Rifiuti, ad Alcamo servizio nuovo ma primi intoppi. Calendario dei ritiri che non sempre viene rispettato

Il servizio del nuovo gestore, l’ATI FL Mirto/Camedil subentrata ad Energeticambiente, non è partito ad Alcamo con il piede giusto. Già la convocazione anomala tramite whatsapp e senza visite mediche del personale aveva fatto storcere il muso. Poi il fatto che 18 lavoratori siano stati lasciati a casa e che quindi vadano verso il licenziamento e infine le condizioni di Alcamo Marina dove sempre notevoli sono i cumuli di immondizia e particolarmente alte le erbacce sui cigli delle strade.
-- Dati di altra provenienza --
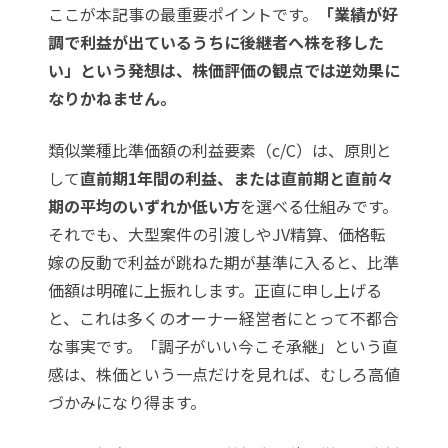
ここが本記事の最重要ポイントです。
「業績が好
調で利益が出ているうちに後継者へ株を移した
い」という発想は、株価評価の観点では逆効果に
なりかねません。
類似業種比準価額の利益要素（c/C）は、原則と
して
直前期1年間の利益、または直前期と直前々
期の平均のいずれか低い方
を選べる仕組みです。
それでも、大型案件の引渡しやJV精算、価格転
嫁の反動で利益が跳ねた期が基準に入ると、比準
価額は明確に上振れします。正直に申し上げる
と、これは多くのオーナー経営者にとって不都合
な事実です。「調子がいい今こそ承継」という直
感は、株価という一点だけを見れば、むしろ高値
づかみになり得ます。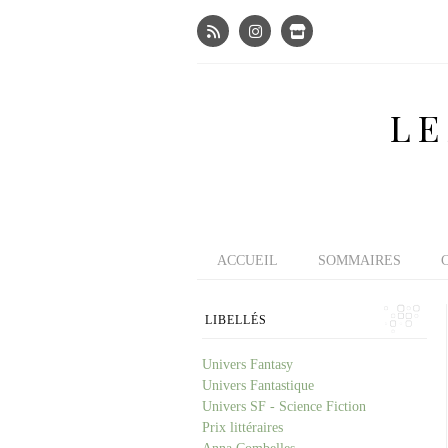
LE
ACCUEIL
SOMMAIRES
LIBELLÉS
Univers Fantasy
Univers Fantastique
Univers SF - Science Fiction
Prix littéraires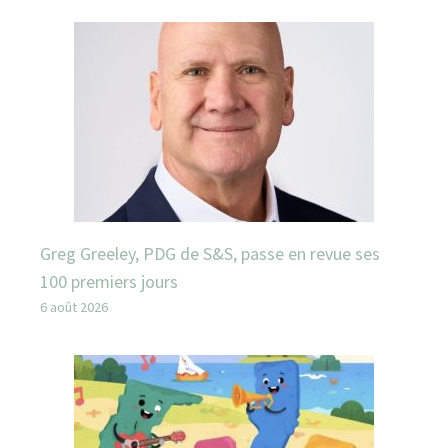
Greg Greeley, PDG de S&S, passe en revue ses
100 premiers jours
6 août 2026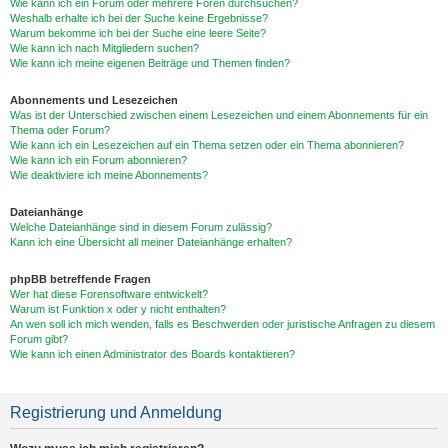
Wie kann ich ein Forum oder mehrere Foren durchsuchen?
Weshalb erhalte ich bei der Suche keine Ergebnisse?
Warum bekomme ich bei der Suche eine leere Seite?
Wie kann ich nach Mitgliedern suchen?
Wie kann ich meine eigenen Beiträge und Themen finden?
Abonnements und Lesezeichen
Was ist der Unterschied zwischen einem Lesezeichen und einem Abonnements für ein
Thema oder Forum?
Wie kann ich ein Lesezeichen auf ein Thema setzen oder ein Thema abonnieren?
Wie kann ich ein Forum abonnieren?
Wie deaktiviere ich meine Abonnements?
Dateianhänge
Welche Dateianhänge sind in diesem Forum zulässig?
Kann ich eine Übersicht all meiner Dateianhänge erhalten?
phpBB betreffende Fragen
Wer hat diese Forensoftware entwickelt?
Warum ist Funktion x oder y nicht enthalten?
An wen soll ich mich wenden, falls es Beschwerden oder juristische Anfragen zu diesem
Forum gibt?
Wie kann ich einen Administrator des Boards kontaktieren?
Registrierung und Anmeldung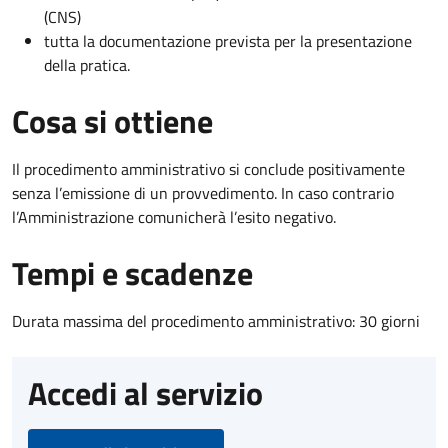
(CNS)
tutta la documentazione prevista per la presentazione
della pratica.
Cosa si ottiene
Il procedimento amministrativo si conclude positivamente
senza l’emissione di un provvedimento. In caso contrario
l’Amministrazione comunicherà l’esito negativo.
Tempi e scadenze
Durata massima del procedimento amministrativo: 30 giorni
Accedi al servizio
Adesso giungono anche le lamentele dei cittadini. In primis qualcuno lamenta che la nuova ditta non ha diposizioni mezzi di piccole dimensioni in grado di passare dalle strette vie alcamesi senza costringere i residenti a spostare le loro autovetture lasciate in sosta davanti casa. I mezzi di cui dispone la FL Mirto sono certamente nuovi ma di dimensioni troppo elevate. Altra segnalazione, certamente più grave della precedente, è quella del mancato rispetto del nuovo calendario di esposizione dei rifiuti. L’organico esposto lunedì, ad esempio, in alcune zone è stato raccolto dagli operatori soltanto martedì. La plastica che, da calendario, dovrebbe essere conferita al giovedì è rimasta in strada. Qualcosa non funziona nemmeno negli orari in cui gli operatori riescono a prelevare i sacchetti.

La prima settimana di qualsiasi servizio può essere considerata di prova, una sorta di ‘noviziato’, ma una riflessione va comunque fatta. Dopo le tante proroghe alla Energeticambiente non si poteva rinviare di un’altra decina di giorni il subentro della ditta che ha vinto l’appalto-ponte? Si sarebbero evitate convocazioni del personale e firme dei contratti in appena 12 ore, dubbi sul futuro dell’appalto visto che il TAR, sull’interdittiva antimafia alla ditta sancipirellese, si è espresso a contratto già avviato e mancato rispetto del nuovo calendario di raccolta, anche questo comunicato in extremis e senza alcuna campagna promozionale.